**WHAT YOU SHOULD DO**
Convert every line of the entries below into a Markdown table with two columns, Row and Line, numbering the rows and skipping any blank lines. Leave the pictures out of your answer.

**AVAILABLE RECORDS**
——————————

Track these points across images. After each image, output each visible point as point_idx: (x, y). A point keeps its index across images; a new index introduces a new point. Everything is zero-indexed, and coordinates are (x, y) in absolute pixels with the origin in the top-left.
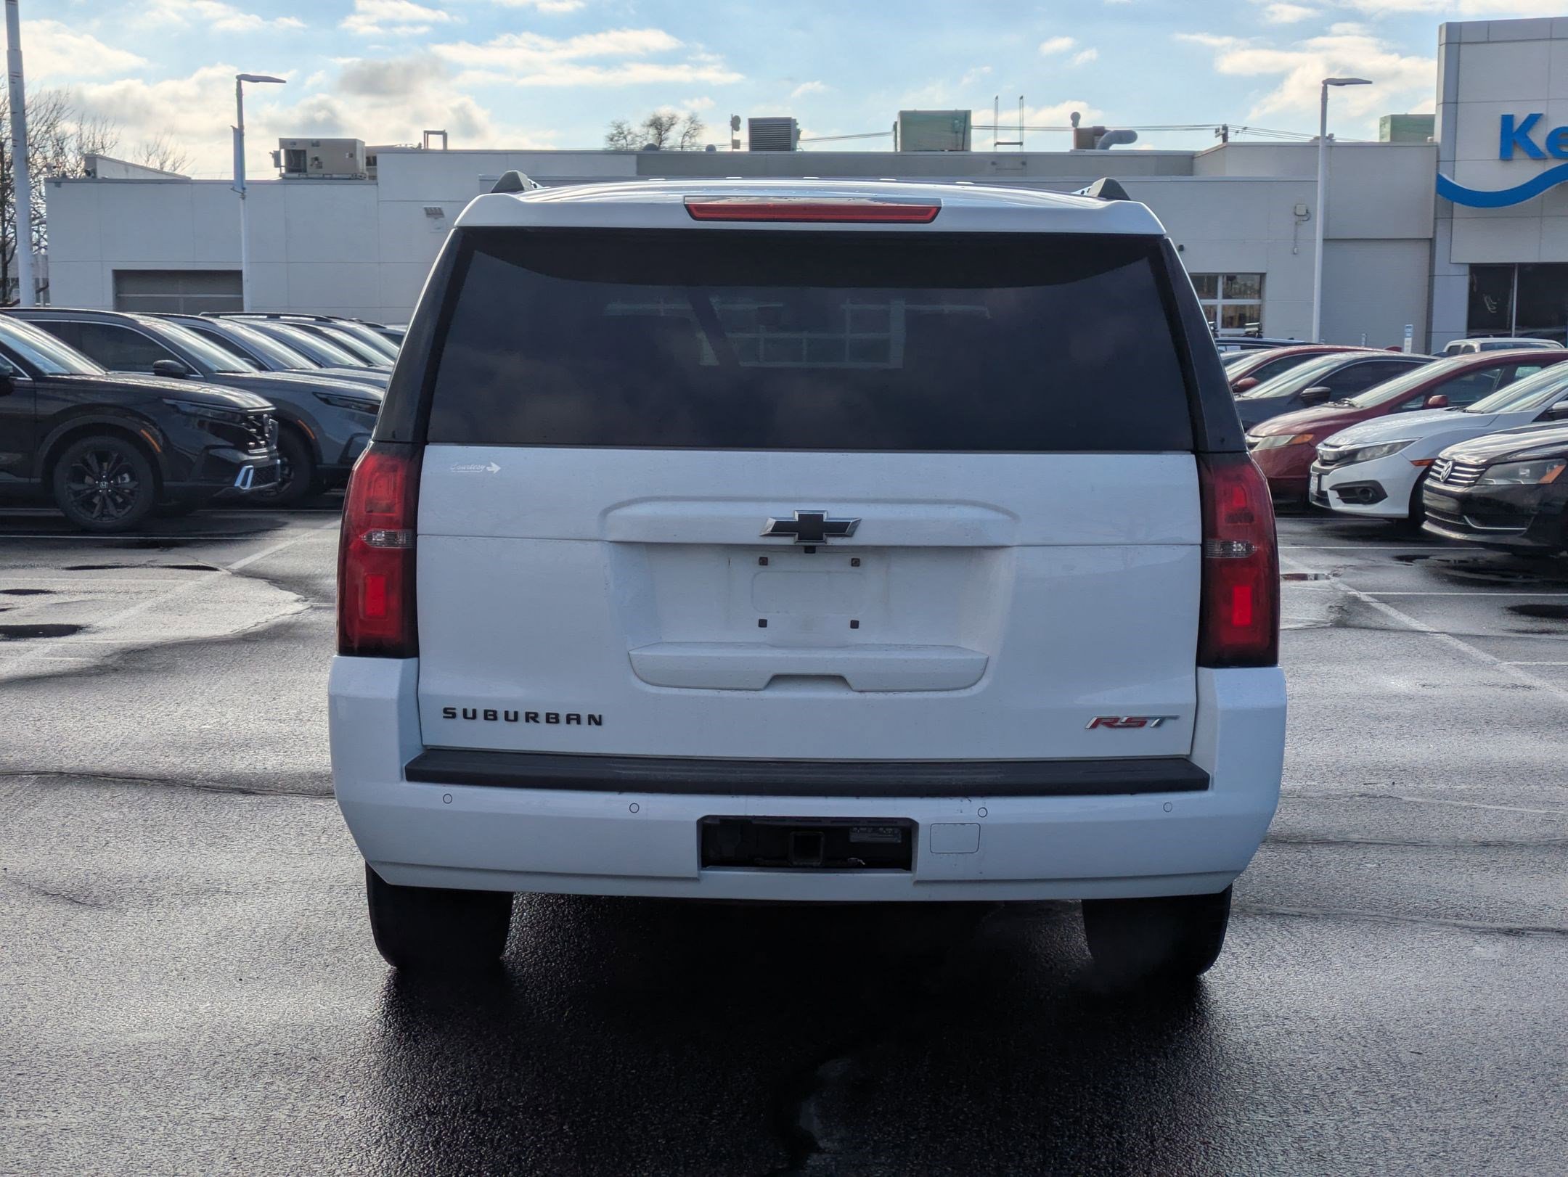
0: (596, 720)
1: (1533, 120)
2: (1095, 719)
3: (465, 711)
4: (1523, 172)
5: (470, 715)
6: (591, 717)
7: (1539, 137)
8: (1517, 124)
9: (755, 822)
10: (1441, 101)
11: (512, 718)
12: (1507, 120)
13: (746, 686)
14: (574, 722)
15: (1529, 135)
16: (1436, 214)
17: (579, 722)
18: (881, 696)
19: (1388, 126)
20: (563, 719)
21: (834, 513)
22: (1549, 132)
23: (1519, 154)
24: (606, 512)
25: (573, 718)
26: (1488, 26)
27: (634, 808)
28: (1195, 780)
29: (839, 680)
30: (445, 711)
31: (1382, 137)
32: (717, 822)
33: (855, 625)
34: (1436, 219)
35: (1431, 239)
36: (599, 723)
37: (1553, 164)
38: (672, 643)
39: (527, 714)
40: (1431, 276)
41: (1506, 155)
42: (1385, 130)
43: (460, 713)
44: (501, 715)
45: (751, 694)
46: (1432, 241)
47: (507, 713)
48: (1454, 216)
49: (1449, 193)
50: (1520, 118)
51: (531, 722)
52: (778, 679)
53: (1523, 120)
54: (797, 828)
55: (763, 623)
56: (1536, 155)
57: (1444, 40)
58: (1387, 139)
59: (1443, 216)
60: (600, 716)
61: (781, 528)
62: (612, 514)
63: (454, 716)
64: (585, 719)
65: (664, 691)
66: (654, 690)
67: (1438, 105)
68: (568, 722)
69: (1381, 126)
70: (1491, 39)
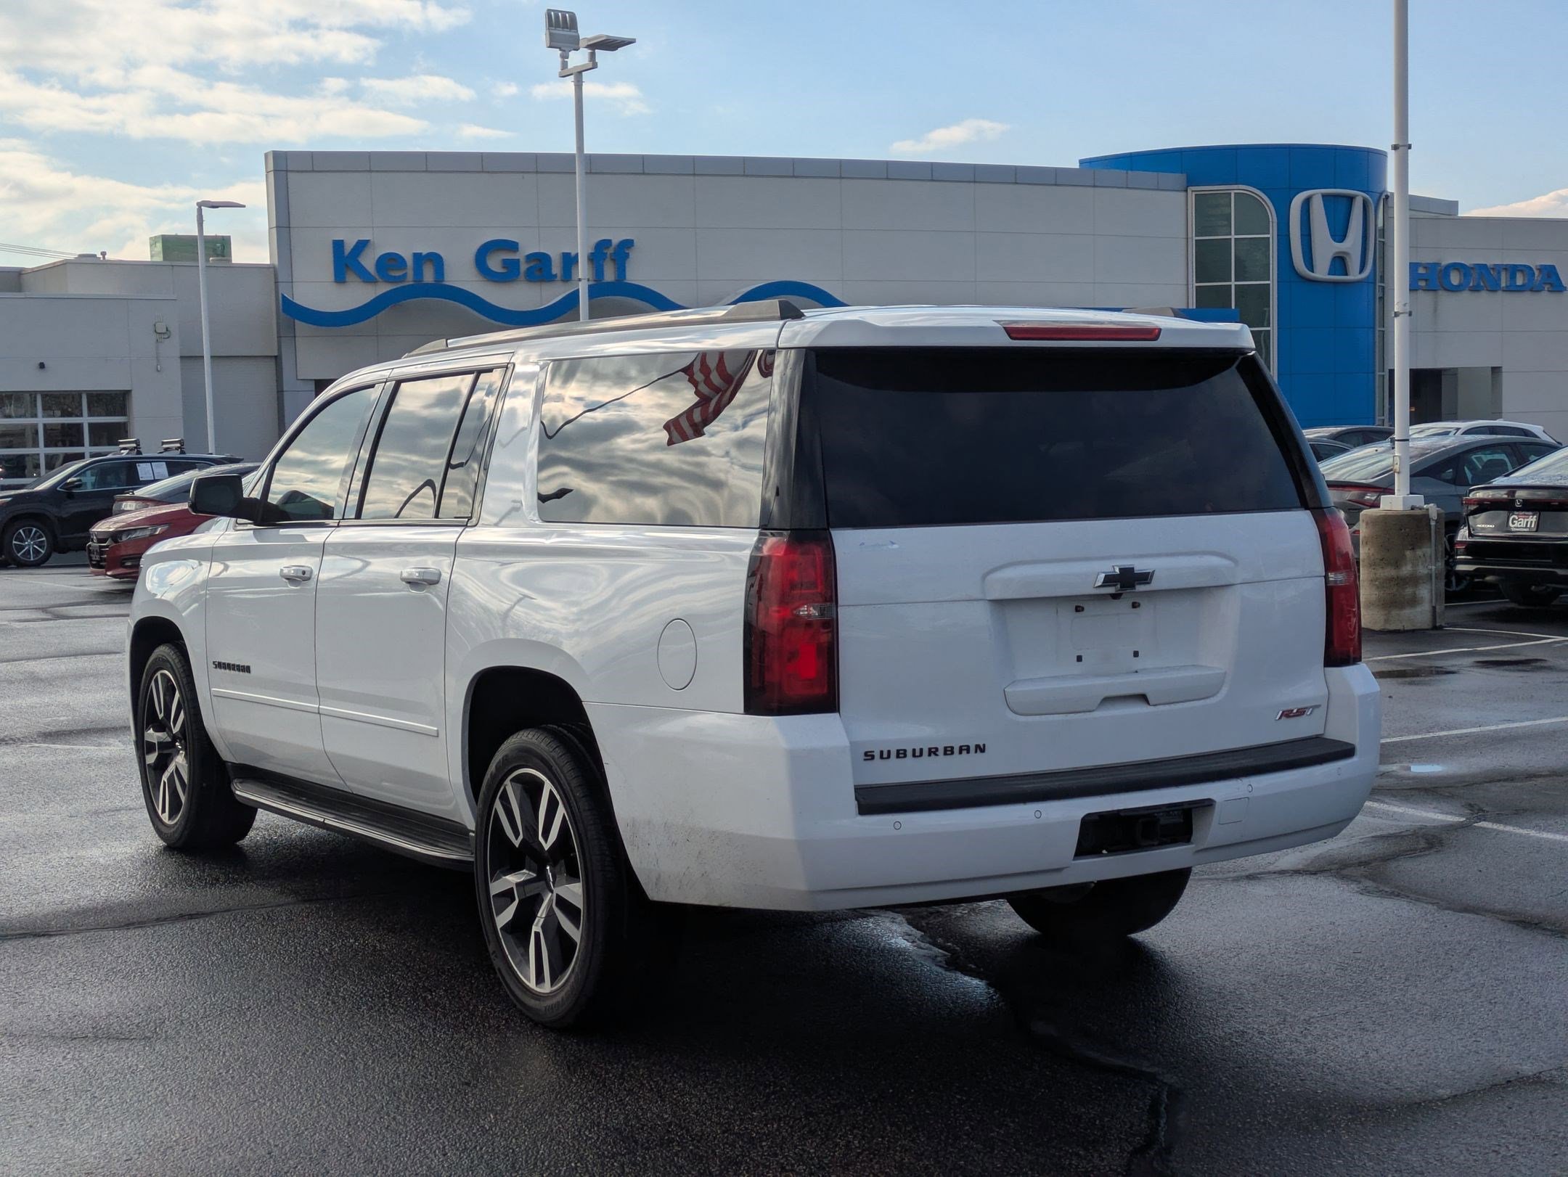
0: (981, 749)
1: (362, 245)
2: (1281, 712)
3: (882, 752)
4: (356, 295)
5: (885, 756)
6: (977, 747)
7: (369, 261)
8: (349, 247)
9: (1122, 814)
10: (274, 224)
11: (917, 754)
12: (338, 245)
13: (1085, 709)
14: (964, 752)
15: (360, 259)
16: (278, 332)
17: (968, 752)
18: (1167, 707)
19: (159, 245)
20: (956, 750)
21: (1140, 566)
22: (376, 259)
23: (351, 277)
24: (984, 577)
25: (965, 749)
26: (312, 155)
27: (1038, 814)
28: (1347, 752)
29: (1143, 698)
30: (866, 754)
31: (152, 256)
32: (1097, 818)
33: (1136, 654)
34: (279, 337)
35: (276, 357)
36: (983, 750)
37: (383, 288)
38: (1026, 680)
39: (930, 749)
40: (280, 392)
41: (340, 278)
42: (156, 249)
43: (877, 755)
44: (909, 753)
45: (1088, 715)
46: (277, 359)
47: (914, 750)
48: (297, 335)
49: (291, 312)
50: (350, 245)
51: (933, 755)
52: (1108, 700)
53: (352, 247)
54: (1143, 816)
55: (1079, 659)
56: (367, 278)
57: (271, 167)
58: (159, 258)
59: (285, 333)
60: (984, 745)
61: (1109, 580)
62: (989, 578)
63: (873, 757)
64: (972, 749)
65: (1030, 719)
66: (1022, 719)
67: (270, 228)
68: (960, 753)
69: (151, 246)
70: (315, 169)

——————————

**WRITTEN RESPONSE**
| Row | Line |
|---|---|
| 1 | Track these points across images. After each image, output each visible point as point_idx: (x, y). A point keeps its index across images; a new index introduces a new point. Everything is zero-indexed, and coordinates are (x, y) in absolute pixels with the origin in the top-left. |
| 2 | 0: (596, 720) |
| 3 | 1: (1533, 120) |
| 4 | 2: (1095, 719) |
| 5 | 3: (465, 711) |
| 6 | 4: (1523, 172) |
| 7 | 5: (470, 715) |
| 8 | 6: (591, 717) |
| 9 | 7: (1539, 137) |
| 10 | 8: (1517, 124) |
| 11 | 9: (755, 822) |
| 12 | 10: (1441, 101) |
| 13 | 11: (512, 718) |
| 14 | 12: (1507, 120) |
| 15 | 13: (746, 686) |
| 16 | 14: (574, 722) |
| 17 | 15: (1529, 135) |
| 18 | 16: (1436, 214) |
| 19 | 17: (579, 722) |
| 20 | 18: (881, 696) |
| 21 | 19: (1388, 126) |
| 22 | 20: (563, 719) |
| 23 | 21: (834, 513) |
| 24 | 22: (1549, 132) |
| 25 | 23: (1519, 154) |
| 26 | 24: (606, 512) |
| 27 | 25: (573, 718) |
| 28 | 26: (1488, 26) |
| 29 | 27: (634, 808) |
| 30 | 28: (1195, 780) |
| 31 | 29: (839, 680) |
| 32 | 30: (445, 711) |
| 33 | 31: (1382, 137) |
| 34 | 32: (717, 822) |
| 35 | 33: (855, 625) |
| 36 | 34: (1436, 219) |
| 37 | 35: (1431, 239) |
| 38 | 36: (599, 723) |
| 39 | 37: (1553, 164) |
| 40 | 38: (672, 643) |
| 41 | 39: (527, 714) |
| 42 | 40: (1431, 276) |
| 43 | 41: (1506, 155) |
| 44 | 42: (1385, 130) |
| 45 | 43: (460, 713) |
| 46 | 44: (501, 715) |
| 47 | 45: (751, 694) |
| 48 | 46: (1432, 241) |
| 49 | 47: (507, 713) |
| 50 | 48: (1454, 216) |
| 51 | 49: (1449, 193) |
| 52 | 50: (1520, 118) |
| 53 | 51: (531, 722) |
| 54 | 52: (778, 679) |
| 55 | 53: (1523, 120) |
| 56 | 54: (797, 828) |
| 57 | 55: (763, 623) |
| 58 | 56: (1536, 155) |
| 59 | 57: (1444, 40) |
| 60 | 58: (1387, 139) |
| 61 | 59: (1443, 216) |
| 62 | 60: (600, 716) |
| 63 | 61: (781, 528) |
| 64 | 62: (612, 514) |
| 65 | 63: (454, 716) |
| 66 | 64: (585, 719) |
| 67 | 65: (664, 691) |
| 68 | 66: (654, 690) |
| 69 | 67: (1438, 105) |
| 70 | 68: (568, 722) |
| 71 | 69: (1381, 126) |
| 72 | 70: (1491, 39) |
| 73 | 0: (981, 749) |
| 74 | 1: (362, 245) |
| 75 | 2: (1281, 712) |
| 76 | 3: (882, 752) |
| 77 | 4: (356, 295) |
| 78 | 5: (885, 756) |
| 79 | 6: (977, 747) |
| 80 | 7: (369, 261) |
| 81 | 8: (349, 247) |
| 82 | 9: (1122, 814) |
| 83 | 10: (274, 224) |
| 84 | 11: (917, 754) |
| 85 | 12: (338, 245) |
| 86 | 13: (1085, 709) |
| 87 | 14: (964, 752) |
| 88 | 15: (360, 259) |
| 89 | 16: (278, 332) |
| 90 | 17: (968, 752) |
| 91 | 18: (1167, 707) |
| 92 | 19: (159, 245) |
| 93 | 20: (956, 750) |
| 94 | 21: (1140, 566) |
| 95 | 22: (376, 259) |
| 96 | 23: (351, 277) |
| 97 | 24: (984, 577) |
| 98 | 25: (965, 749) |
| 99 | 26: (312, 155) |
| 100 | 27: (1038, 814) |
| 101 | 28: (1347, 752) |
| 102 | 29: (1143, 698) |
| 103 | 30: (866, 754) |
| 104 | 31: (152, 256) |
| 105 | 32: (1097, 818) |
| 106 | 33: (1136, 654) |
| 107 | 34: (279, 337) |
| 108 | 35: (276, 357) |
| 109 | 36: (983, 750) |
| 110 | 37: (383, 288) |
| 111 | 38: (1026, 680) |
| 112 | 39: (930, 749) |
| 113 | 40: (280, 392) |
| 114 | 41: (340, 278) |
| 115 | 42: (156, 249) |
| 116 | 43: (877, 755) |
| 117 | 44: (909, 753) |
| 118 | 45: (1088, 715) |
| 119 | 46: (277, 359) |
| 120 | 47: (914, 750) |
| 121 | 48: (297, 335) |
| 122 | 49: (291, 312) |
| 123 | 50: (350, 245) |
| 124 | 51: (933, 755) |
| 125 | 52: (1108, 700) |
| 126 | 53: (352, 247) |
| 127 | 54: (1143, 816) |
| 128 | 55: (1079, 659) |
| 129 | 56: (367, 278) |
| 130 | 57: (271, 167) |
| 131 | 58: (159, 258) |
| 132 | 59: (285, 333) |
| 133 | 60: (984, 745) |
| 134 | 61: (1109, 580) |
| 135 | 62: (989, 578) |
| 136 | 63: (873, 757) |
| 137 | 64: (972, 749) |
| 138 | 65: (1030, 719) |
| 139 | 66: (1022, 719) |
| 140 | 67: (270, 228) |
| 141 | 68: (960, 753) |
| 142 | 69: (151, 246) |
| 143 | 70: (315, 169) |